──────── ENTRIES PROVIDED

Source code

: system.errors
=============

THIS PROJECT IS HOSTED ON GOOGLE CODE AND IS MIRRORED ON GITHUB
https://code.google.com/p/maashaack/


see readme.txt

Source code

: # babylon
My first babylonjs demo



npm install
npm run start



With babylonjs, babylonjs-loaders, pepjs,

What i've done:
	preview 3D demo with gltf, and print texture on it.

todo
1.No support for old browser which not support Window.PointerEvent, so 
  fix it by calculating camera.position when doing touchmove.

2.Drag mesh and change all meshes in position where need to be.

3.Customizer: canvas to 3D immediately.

────────────────
──────── ENTRIES PROVIDED

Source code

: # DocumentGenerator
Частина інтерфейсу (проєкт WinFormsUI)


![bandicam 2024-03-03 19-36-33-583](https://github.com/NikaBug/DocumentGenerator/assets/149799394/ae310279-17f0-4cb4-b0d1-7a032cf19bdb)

────────────────

# TASK:
Working from the data above, extract solely the lines from the one containing "THIS PROJECT IS" through the one containing "3.Customizer: canvas to 3D immediately.", exactly as they appear, both included.

# RESPONSE AREA:
THIS PROJECT IS HOSTED ON GOOGLE CODE AND IS MIRRORED ON GITHUB
https://code.google.com/p/maashaack/


see readme.txt

Source code

: # babylon
My first babylonjs demo



npm install
npm run start



With babylonjs, babylonjs-loaders, pepjs,

What i've done:
	preview 3D demo with gltf, and print texture on it.

todo
1.No support for old browser which not support Window.PointerEvent, so 
  fix it by calculating camera.position when doing touchmove.

2.Drag mesh and change all meshes in position where need to be.

3.Customizer: canvas to 3D immediately.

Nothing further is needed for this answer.